Finally, after nearly two years of planning and preparation, Blackmarket Bakery is opening its downtown Santa Ana location on Saturday, January 9. The new storefront, which replaces a clothing store, is the bakery’s second location after Costa Mesa. While it’s known for its wide array of sweet rolls, breads, pies, cookies, and tarts (and a cult following for ’em at that), its new location will also offer special items like pan dulce, breads from flours on site, and more savory goods. The first 50 customers will get a free egg-wichy—that is, an egg sandwich made with either a brioche bun or buttermilk biscuit. Doors open at 8 a.m., so you know what that means: free (if you get there early enough) breakfast!
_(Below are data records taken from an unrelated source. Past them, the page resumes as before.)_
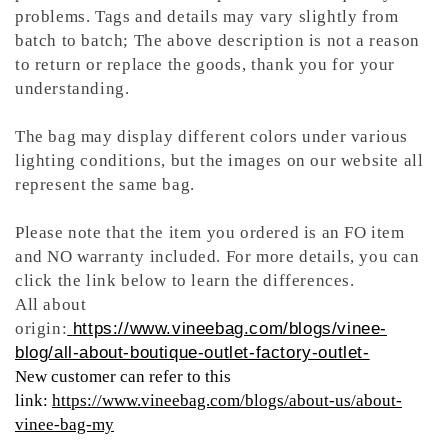
problems. Tags and details may vary slightly from
batch to batch; The above description is not a reason
to return or replace the goods, thank you for your
understanding.
The bag may display different colors under various
lighting conditions, but the images on our website all
represent the same bag.
Please note that the item you ordered is an FO item
and NO warranty included. For more details, you can
click the link below to learn the differences.
All about
origin:
https://www.vineebag.com/blogs/vinee-
blog/all-about-boutique-outlet-factory-outlet-
New customer can refer to this
link:
https://www.vineebag.com/blogs/about-us/about-
vinee-bag-my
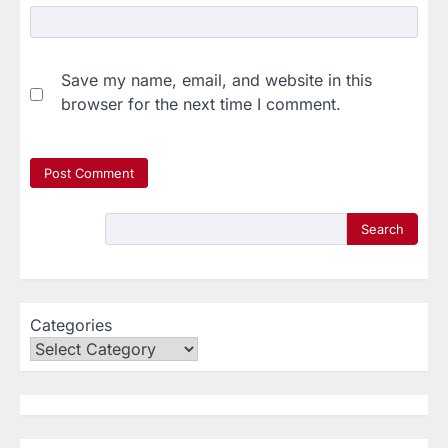
Save my name, email, and website in this
browser for the next time I comment.
Search
Categories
Owner/chef Rachel Klemek is known for her Cabernet wine flour, which adds a light wine taste to some of her sweets. For those who’re unfamiliar with the bakery, here’s a great recap from Edwin’s 2008 review:
As a a proponent of all things natural and made-from-scratch, chef/owner Rachel Klemek operates with her grandmother’s credo in mind: “If you’re going to make a pound cake, you’re going to need a pound of butter.” You’ll encounter nothing unpronounceable on her ingredient labels. The list for her spiral brioche sounds downright Zen—flour, milk, butter, eggs, sugar, yeast, salt.
Simplicity and technique govern item Klemek bakes. Her froufrous follow the recipe for French-style macaroons and utilize no flour. They owe their structural integrity to nothing more than almond paste, egg whites, powdered sugar, sliced almonds, and citrus zest. The resulting surfboard-shaped cookies eat like Nilla wafers but disintegrate like meringues.
Gee, thanks Edwin—now I’m hungry!
Blackmarket Bakery in Santa Ana is located in the Santora Building at 211 North Broadway.